This study used a cross-sectional study design. Normality tests were performed to assess the distribution of continuous variables. All continuous variables are presented as mean (standard deviation) (SE), and all categorical variables are presented as number (percentage). The characteristics of the groups of hypertensive subjects and non-hypertensive subjects were compared using t-test and Chi-square test (Table 1). We handled missing covariates as follows: NHANES data for years 09–14 were multiply imputed with Rstudio (version 4.4.1) to improve completeness of data and reduce estimation bias. Stratified analysis and interaction tests were used to investigate the relationship between dietary zinc and hypertension in groups such as gender, ethnicity, and education, and confounding factors such as: age, gender, ethnicity, education, household income poverty ratio, serum iron, total cholesterol, high-density lipoprotein cholesterol, alcohol consumption, heart attack, angina pectoris, emphysema, coronary heart disease, gout, arthritis, anemia, congestive heart failure, salt intake, and smoking were adjusted (Table 2). Logistic regression was used to assess the relationship between dietary zinc and hypertension, and three models were constructed, model one was unadjusted, model two was adjusted according to gender, age, race, education, and family income to poverty income ratio, and model three adjusted the components of model two plus serum iron, alcohol consumption, total cholesterol, high-density lipoprotein cholesterol, congestive heart failure, heart attack, angina pectoris, emphysema, coronary heart disease, gout, arthritis, anemia, smoking, and salt intake. In addition, subgroup analysis was performed to further analyze the relationship between asthma, dietary zinc in body mass index and hypertension to test the robustness of the model (Table 3). P-values for trend were calculated using the median of quartiles as a quasi-continuous variable in the model (Table 3).
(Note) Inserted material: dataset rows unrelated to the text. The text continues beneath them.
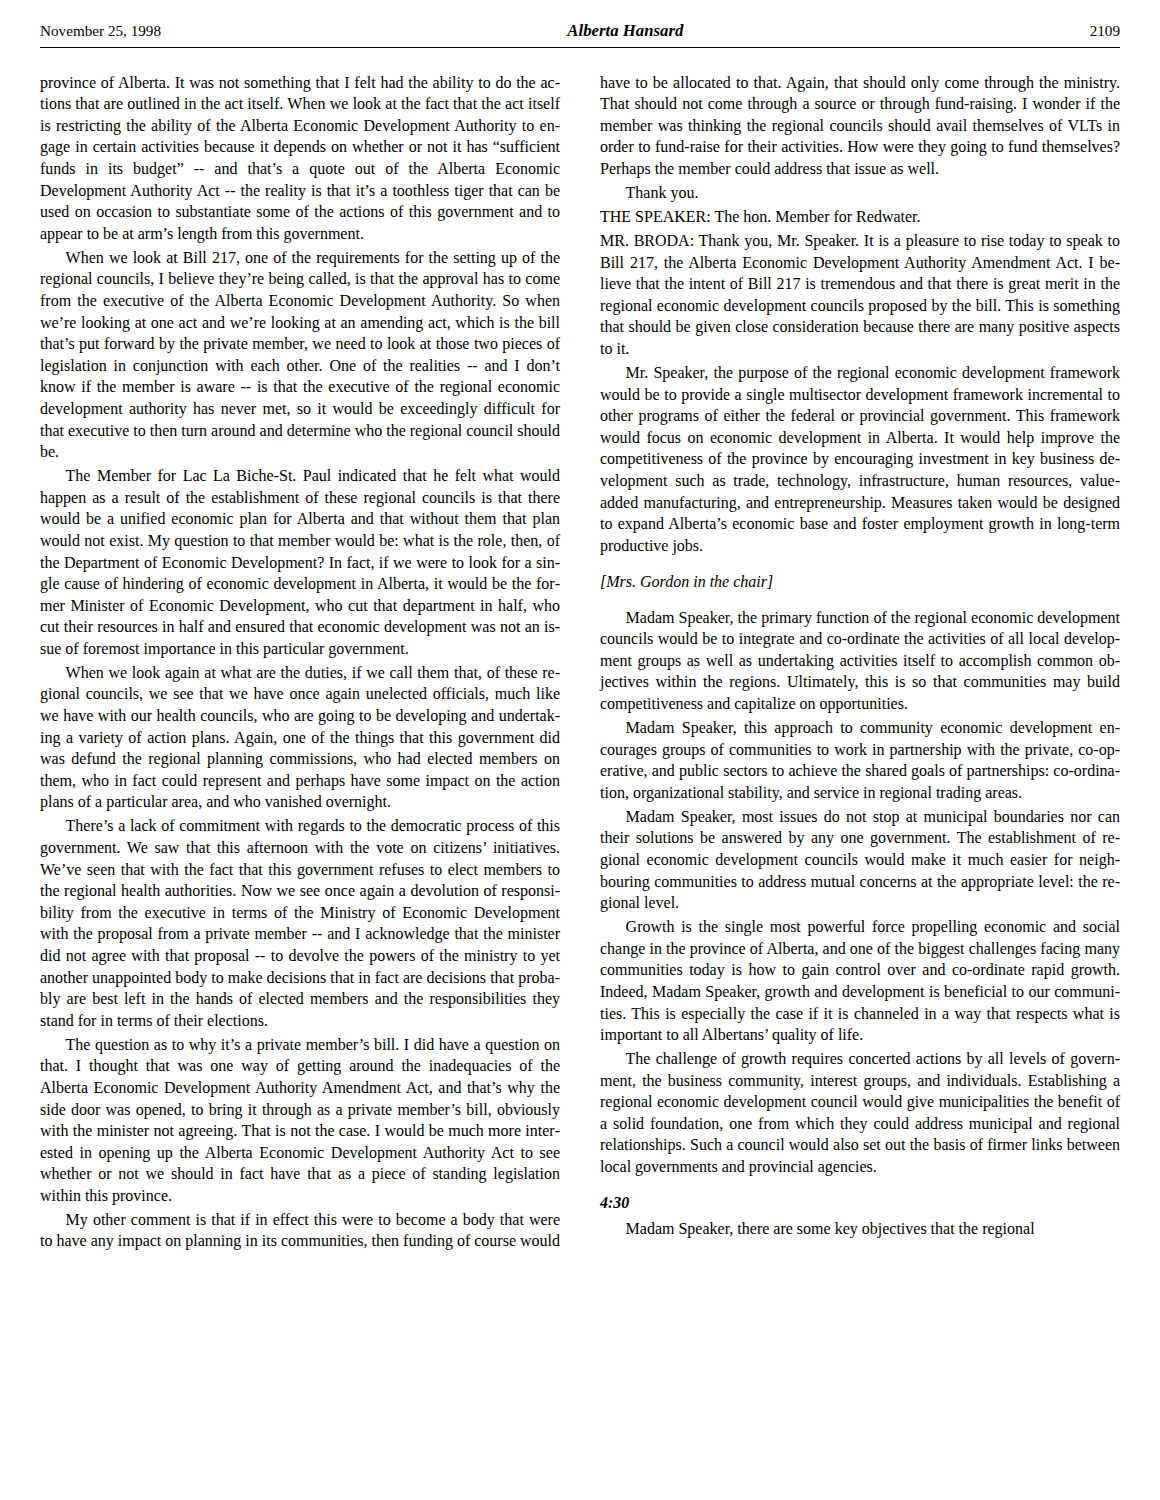November 25, 1998 Alberta Hansard 2109
province of Alberta. It was not something that I felt had the ability to do the actions that are outlined in the act itself. When we look at the fact that the act itself is restricting the ability of the Alberta Economic Development Authority to engage in certain activities because it depends on whether or not it has “sufficient funds in its budget” -- and that’s a quote out of the Alberta Economic Development Authority Act -- the reality is that it’s a toothless tiger that can be used on occasion to substantiate some of the actions of this government and to appear to be at arm’s length from this government.
When we look at Bill 217, one of the requirements for the setting up of the regional councils, I believe they’re being called, is that the approval has to come from the executive of the Alberta Economic Development Authority. So when we’re looking at one act and we’re looking at an amending act, which is the bill that’s put forward by the private member, we need to look at those two pieces of legislation in conjunction with each other. One of the realities -- and I don’t know if the member is aware -- is that the executive of the regional economic development authority has never met, so it would be exceedingly difficult for that executive to then turn around and determine who the regional council should be.
The Member for Lac La Biche-St. Paul indicated that he felt what would happen as a result of the establishment of these regional councils is that there would be a unified economic plan for Alberta and that without them that plan would not exist. My question to that member would be: what is the role, then, of the Department of Economic Development? In fact, if we were to look for a single cause of hindering of economic development in Alberta, it would be the former Minister of Economic Development, who cut that department in half, who cut their resources in half and ensured that economic development was not an issue of foremost importance in this particular government.
When we look again at what are the duties, if we call them that, of these regional councils, we see that we have once again unelected officials, much like we have with our health councils, who are going to be developing and undertaking a variety of action plans. Again, one of the things that this government did was defund the regional planning commissions, who had elected members on them, who in fact could represent and perhaps have some impact on the action plans of a particular area, and who vanished overnight.
There’s a lack of commitment with regards to the democratic process of this government. We saw that this afternoon with the vote on citizens’ initiatives. We’ve seen that with the fact that this government refuses to elect members to the regional health authorities. Now we see once again a devolution of responsibility from the executive in terms of the Ministry of Economic Development with the proposal from a private member -- and I acknowledge that the minister did not agree with that proposal -- to devolve the powers of the ministry to yet another unappointed body to make decisions that in fact are decisions that probably are best left in the hands of elected members and the responsibilities they stand for in terms of their elections.
The question as to why it’s a private member’s bill. I did have a question on that. I thought that was one way of getting around the inadequacies of the Alberta Economic Development Authority Amendment Act, and that’s why the side door was opened, to bring it through as a private member’s bill, obviously with the minister not agreeing. That is not the case. I would be much more interested in opening up the Alberta Economic Development Authority Act to see whether or not we should in fact have that as a piece of standing legislation within this province.
My other comment is that if in effect this were to become a body that were to have any impact on planning in its communities, then funding of course would have to be allocated to that. Again, that should only come through the ministry. That should not come through a source or through fund-raising. I wonder if the member was thinking the regional councils should avail themselves of VLTs in order to fund-raise for their activities. How were they going to fund themselves? Perhaps the member could address that issue as well.
Thank you.
THE SPEAKER: The hon. Member for Redwater.
MR. BRODA: Thank you, Mr. Speaker. It is a pleasure to rise today to speak to Bill 217, the Alberta Economic Development Authority Amendment Act. I believe that the intent of Bill 217 is tremendous and that there is great merit in the regional economic development councils proposed by the bill. This is something that should be given close consideration because there are many positive aspects to it.
Mr. Speaker, the purpose of the regional economic development framework would be to provide a single multisector development framework incremental to other programs of either the federal or provincial government. This framework would focus on economic development in Alberta. It would help improve the competitiveness of the province by encouraging investment in key business development such as trade, technology, infrastructure, human resources, value-added manufacturing, and entrepreneurship. Measures taken would be designed to expand Alberta’s economic base and foster employment growth in long-term productive jobs.
[Mrs. Gordon in the chair]
Madam Speaker, the primary function of the regional economic development councils would be to integrate and co-ordinate the activities of all local development groups as well as undertaking activities itself to accomplish common objectives within the regions. Ultimately, this is so that communities may build competitiveness and capitalize on opportunities.
Madam Speaker, this approach to community economic development encourages groups of communities to work in partnership with the private, co-operative, and public sectors to achieve the shared goals of partnerships: co-ordination, organizational stability, and service in regional trading areas.
Madam Speaker, most issues do not stop at municipal boundaries nor can their solutions be answered by any one government. The establishment of regional economic development councils would make it much easier for neighbouring communities to address mutual concerns at the appropriate level: the regional level.
Growth is the single most powerful force propelling economic and social change in the province of Alberta, and one of the biggest challenges facing many communities today is how to gain control over and co-ordinate rapid growth. Indeed, Madam Speaker, growth and development is beneficial to our communities. This is especially the case if it is channeled in a way that respects what is important to all Albertans’ quality of life.
The challenge of growth requires concerted actions by all levels of government, the business community, interest groups, and individuals. Establishing a regional economic development council would give municipalities the benefit of a solid foundation, one from which they could address municipal and regional relationships. Such a council would also set out the basis of firmer links between local governments and provincial agencies.
4:30
Madam Speaker, there are some key objectives that the regional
Restrictive cubic spline (RCS) analysis was used to test the non-linear relationship between dietary zinc and hypertension. All data were analyzed using Rstudio (version 4.4.1) and Empowerstats. Data were considered statistically significant when P < 0.05.

TABLE 1

Table 1. Characteristics of the participants (N = 10,061).

TABLE 2

Table 2. Relationship between hypertension and serum zinc in categorical variables.

TABLE 3

Table 3. Results of logistic regression and trend test.

3 Results

3.1 Selection and characteristics of patients

Figure 1 showed the study recruitment and inclusion/exclusion criteria for this study and ultimately 10,061 participants from the NHANES database were included in the analysis. Table 1 displays the subjects’ baseline characteristics, stratified by hypertension status. In our study, 5,478 participants had both periodontitis and hypertension, and 4,583 participants had only periodontitis. Those with hypertension had lower dietary zinc intake and HDL levels than those without hypertension, and they were more likely to had higher body mass index and total cholesterol (Table 1).

FIGURE 1

Figure 1. Participants flowchart.

3.2 Stratified assessment and interaction of categorical variables

The stratified analyses of the associations between dietary zinc intake and the risk of hypertension were presented in Table 2. Asthma patients exhibited a strong association between zinc intake and hypertension (OR= ̃ 0.97, P= ̃ 0.005). Interaction analysis showed that the ORs between dietary zinc intake and the risk of hypertension was lower in the asthma group than in the non-asthma group (P for interaction = 0.042).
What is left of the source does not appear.